Die drei Varianten sind drei unterschiedliche Annahmen über die Zukunft. Keine der Annahmen ist mit der Vergangenheit bewiesen.
| Variante | Kern-Annahme | Was du dafür in Kauf nimmst |
|---|---|---|
| 100 % MSCI World | Die marktgewichteten Industrieländer sind die passende Basis. | Du nimmst das US-Gewicht von rund 72 % (Factsheet-Stand) und den Ausschluss von Schwellenländern als gegeben hin. |
| 100 % S&P 500 | Der große US-Aktienmarkt reicht dir als Aktienbaustein. | Du verzichtest auf die zusätzliche Länderstreuung und konzentrierst Regulierung und Bewertung auf einen Markt. |
| 80/20 World/S&P 500 | Du willst einen US-Tilt, ohne den globalen Kern aufzugeben. | Du nimmst ein US-Gewicht von rund 77,6 % (Factsheet-Stand), zwei Positionen und Rebalancing-Aufwand in Kauf. |
Für einen Anleger in Deutschland ist ein MSCI World mit 72,03 % USA bereits eine starke Ausrichtung auf den größten Aktienmarkt der Welt. Zusätzliche Länder bedeuten zudem nicht, dass ein globaler Kursrückgang ausbleibt. Sie verringern aber die Abhängigkeit davon, dass ein einzelner Markt relativ zum Rest dauerhaft vorn liegt.

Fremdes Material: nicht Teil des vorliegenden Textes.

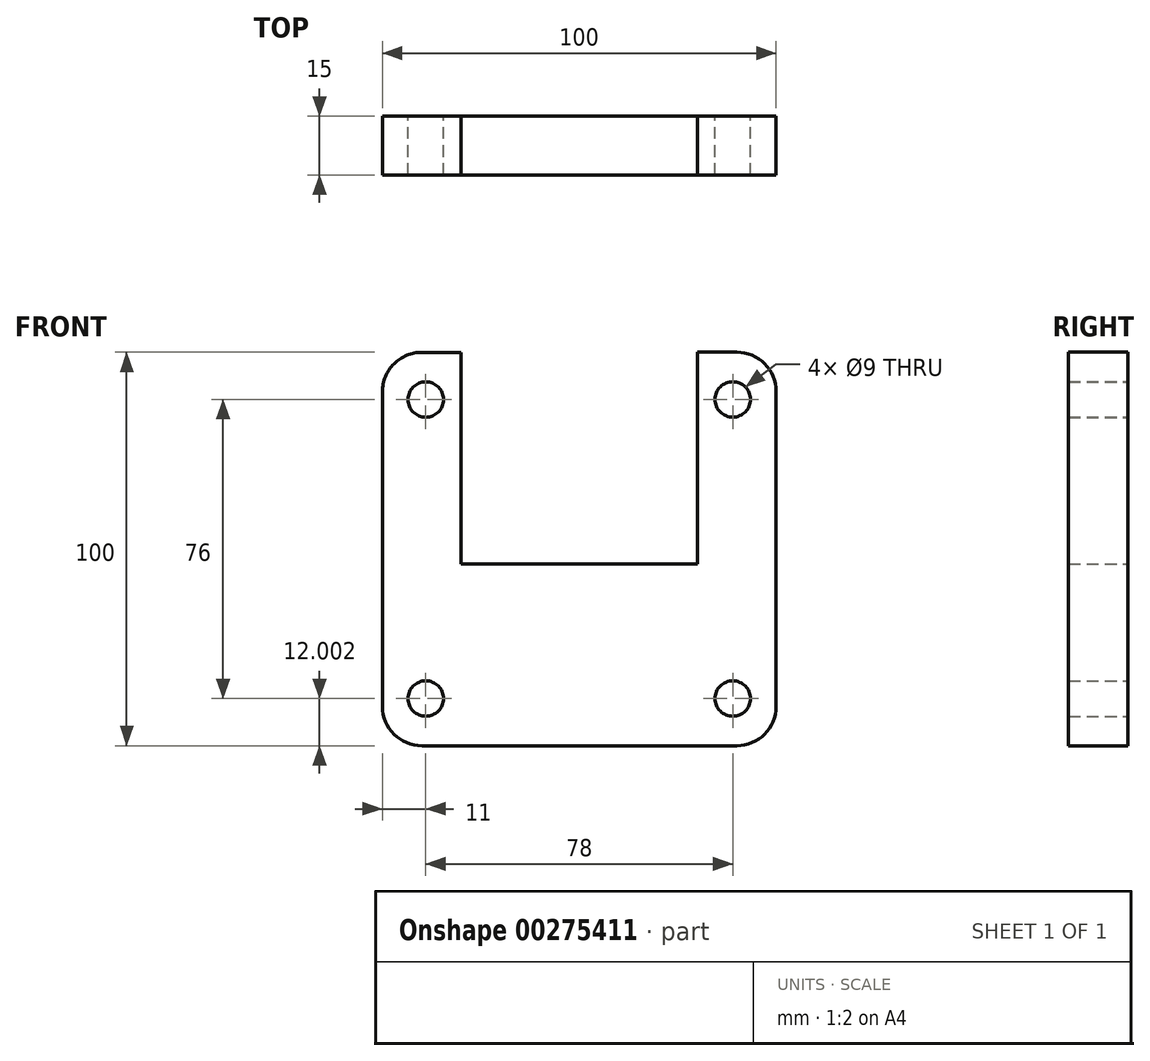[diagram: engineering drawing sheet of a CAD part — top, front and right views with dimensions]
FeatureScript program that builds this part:
annotation { "Feature Type Name" : "Feature", "Feature Type Description" : "" }
export const myFeature = defineFeature(function(context is Context, id is Id, definition is map)
    precondition{}
    {
        {
            var Q0;
            Q0=qCreatedBy(makeId("Front.planeOp"),FACE);
            var sketch = newSketch(context, id + "F0", { "sketchPlane" : qUnion([Q0])});
            skLineSegment(sketch, "E0.top", {"start": v(-40, -55.54) * mm, "end": v(40, -55.54) * mm});
            skPoint(sketch, "E1.visualSharp", {"position": v(54, -55.54) * mm});
            skLineSegment(sketch, "E1.filletArc", {"start": v(50, -55.54) * mm, "end": v(50, -55.54) * mm});
            skPoint(sketch, "E2.visualSharp", {"position": v(-46, -55.54) * mm});
            skLineSegment(sketch, "E2.filletArc", {"start": v(-50, -55.54) * mm, "end": v(-50, -55.54) * mm});
            skLineSegment(sketch, "E3", {"start": v(-50, 34.43) * mm, "end": v(-50, -45.54) * mm});
            skLineSegment(sketch, "E4", {"start": v(50, 34.46) * mm, "end": v(50, -45.54) * mm});
            skArc(sketch, "E5.filletArc", {"start": v(-50, -45.54) * mm, "mid": v(-47.07, -52.6) * mm, "end": v(-40, -55.54) * mm});
            skArc(sketch, "E6.filletArc", {"start": v(40, -55.54) * mm, "mid": v(47.07, -52.6) * mm, "end": v(50, -45.54) * mm});
            skLineSegment(sketch, "E7.left", {"start": v(-30, 44.4) * mm, "end": v(-30, -9.3) * mm});
            skLineSegment(sketch, "E7.right", {"start": v(30, 35.6) * mm, "end": v(30, -9.3) * mm});
            skLineSegment(sketch, "E8", {"start": v(-30, -9.3) * mm, "end": v(30, -9.3) * mm});
            skLineSegment(sketch, "E9", {"start": v(-30, 44.4) * mm, "end": v(-39.97, 44.43) * mm});
            skLineSegment(sketch, "E10", {"start": v(40, 44.46) * mm, "end": v(30, 44.46) * mm});
            skLineSegment(sketch, "E11", {"start": v(30, 44.46) * mm, "end": v(30, 35.6) * mm});
            skPoint(sketch, "E12.visualSharp", {"position": v(-50, 44.46) * mm});
            skArc(sketch, "E12.filletArc", {"start": v(-39.97, 44.43) * mm, "mid": v(-47.06, 41.51) * mm, "end": v(-50, 34.43) * mm});
            skPoint(sketch, "E13.visualSharp", {"position": v(50, 44.46) * mm});
            skArc(sketch, "E13.filletArc", {"start": v(50, 34.46) * mm, "mid": v(47.07, 41.53) * mm, "end": v(40, 44.46) * mm});
            skCircle(sketch, "E14", {"center": v(-39, -43.54) * mm, "radius": 4.5 * mm});
            skCircle(sketch, "E15", {"center": v(-39, 32.43) * mm, "radius": 4.5 * mm});
            skCircle(sketch, "E16", {"center": v(39, 32.46) * mm, "radius": 4.5 * mm});
            skCircle(sketch, "E17", {"center": v(39, -43.54) * mm, "radius": 4.5 * mm});
            skSolve(sketch);
        }
        {
            var Q0;
            Q0=makeQuery(id+"F0.imprint","IMPRINT",FACE,{"disambiguationData":[TD([[makeQuery(id+"F0.imprint","IMPRINT",EDGE,{"derivedFrom":sQuery(id+"F0.wireOp",EDGE,"E0.top")}),1.0]])]});
            extrude(context, id + "F1", {"entities" : qUnion([Q0]), "depth" : 15 * mm, "offsetDistance" : 25 * mm});
        }
    });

Konkrete Checkliste und Fazit
Bevor du dich entscheidest, geh diese Punkte durch:
- Welches Zeitfenster hast du? Je länger dein Horizont, desto weniger wiegen einzelne Börsenphasen. Die Grundlagen stehen im ETF-Leitfaden.
- Welche Annahme triffst du über die USA? Glaubst du an einen strukturellen Vorteil der großen US-Unternehmen, oder hältst du die globale Industrieländer-Basis für die stabilere Grundlage?
- Kannst du ein höheres US-Gewicht aushalten, wenn die USA einmal schwächer laufen als der Rest?
- Vergleichst du historische Daten in derselben Währung und Renditeart? Die Handelswährung eines ETF ist dafür nicht die entscheidende Größe.
- Wie viel Verwaltung ist dir zuzumuten? Ein Index oder zwei, und ob du das Verhältnis aktiv halten willst.
- Prüfe zum Entscheidungszeitpunkt das aktuelle Factsheet deines Index, denn die Gewichte von heute sind nicht die Gewichte von morgen.
Das Fazit: Es gibt keinen pauschal besseren Index. Der MSCI World ist ein US-dominierter Industrieländerindex, und der S&P 500 ist der konzentrierte US-Baustein. Die 80/20-Variante ist kein eigenständiger dritter Weg, sondern ein MSCI World mit erhöhtem US-Gewicht und etwas mehr Aufwand. Die richtige Wahl ist die, deren Annahme über die Zukunft du bewusst trägst und deren Konzentration du aushaltest.